Our next question comes from Joel Jackson from BMO Capital Markets. Joel your line is now open.
Good morning. You obviously have some visibility now in the types of prices you're getting January, February into Q1 obviously. Can you give us a sense of it -- are February pricing coming in better than January, January price is coming better in December on a realized basis on average?
Well, I mean, Joel, I'd say where the indices are today, that you'd have to say that they're better than what they were a quarter ago. However, recognize that there's room for movement either up or down from that depending on how those indices move.
Okay. You made a comment earlier in the call, I think that if spot pricing stayed the same, that 2023 pricing would be up double digits. I think you said that. What would spot prices -- it's a very high-level question. Maybe you can just give us some color. What would spot price have to do across 2023 for your realized price in '23 to be about equal to '22? It seemed like a linear decline, just a hypothetical scenario. What would that imply in that scenario to get -- where would you need to get to flat pricing in '23 versus '22?
I got to think through the math there because there are a lot of different contracts with different caps on them that we've got an account. I don't know, Eric, have you got a gut feel for it or I have to get back to Joel.
We may get back to you, Joel. But the factors are that, obviously, we've been moving all year long, this year, in 2022 in price. And that's been part of our growth. That's been part of our strategy. That's been part of what's driven some of the upsides to expectations along the way. We'll do a small amount of that to move to -- from fixed to variable next year, but the bulk of that is complete.

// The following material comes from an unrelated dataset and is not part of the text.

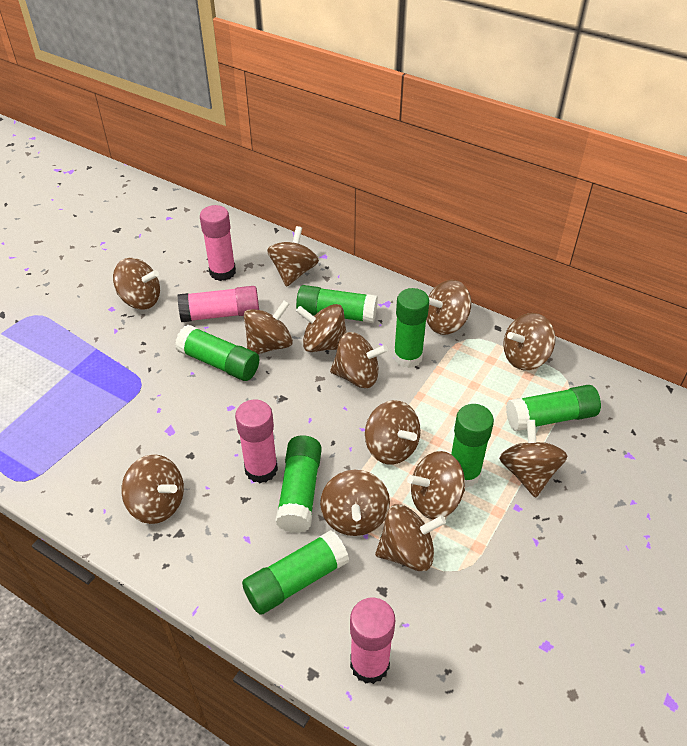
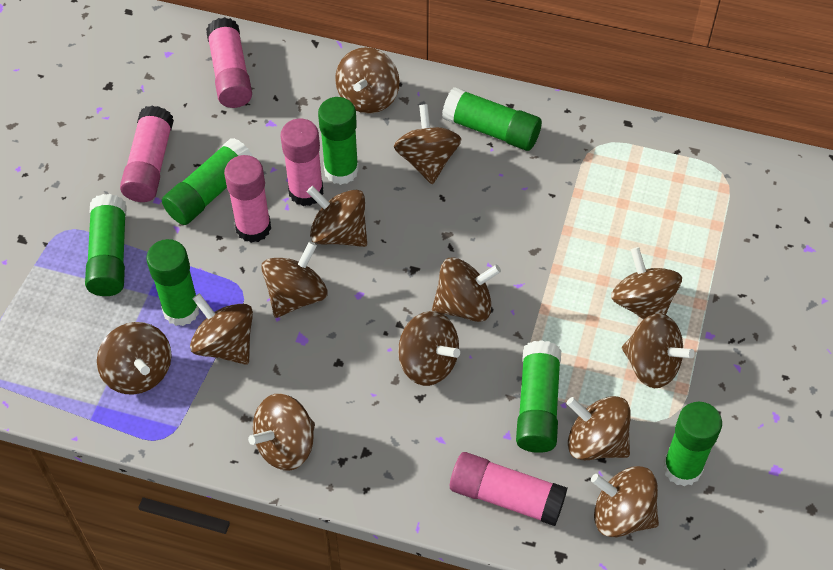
pink glue stick: 4 -> 5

But what happened during the year, if you just annual -- if you just take where we are now and annualize it in the next year, you've got a big increase. That, I think, is Scott's point. So, you'd have to see decreases that are pretty significant to draw that average down versus 2022. We'd have to do some modeling to see if we can give you better guidance than that.
Our next question comes from Christopher Parkinson from Mizuho. Christopher your line is now open.
Great, thank you so very much. Got two fairly simple one’s for you today. The first, just any quick update on your preliminary thoughts on a China EV subsidy in '23 and onwards?
I'm sorry I missed...
Oh, right. Yes. Well, I don't know that our crystal ball is any better than anybody else's. I mean China has been easing its subsidies of late, and that has not dampened demand. Demand is up over -- sales are up over 100% year-on-year and then now accelerating in the back half of the year. I don't know that they need to accelerate but then they certainly have a lot of capacity in country that could serve that from a battery and cathode standpoint. Hard to say what industrial policy will be, sorry.
Your crystal ball is better than mine, for what it's worth. And then second question, just in the recent acquisitions in China, is that product already spec-ed in? Or what's the plan to have that spec-ed in with customers? Thank you.
You mean qualified, you mean? Yes. So, we've been actually tolling through the facility. So, the acquisition took us a little longer to get some of the approvals than we anticipated. So, we sold our spodumene through it. So, we've qualified that product already.
Thank you. That's all the time we have for Q&A. So, I'll hand back to Kent Masters for any further remarks.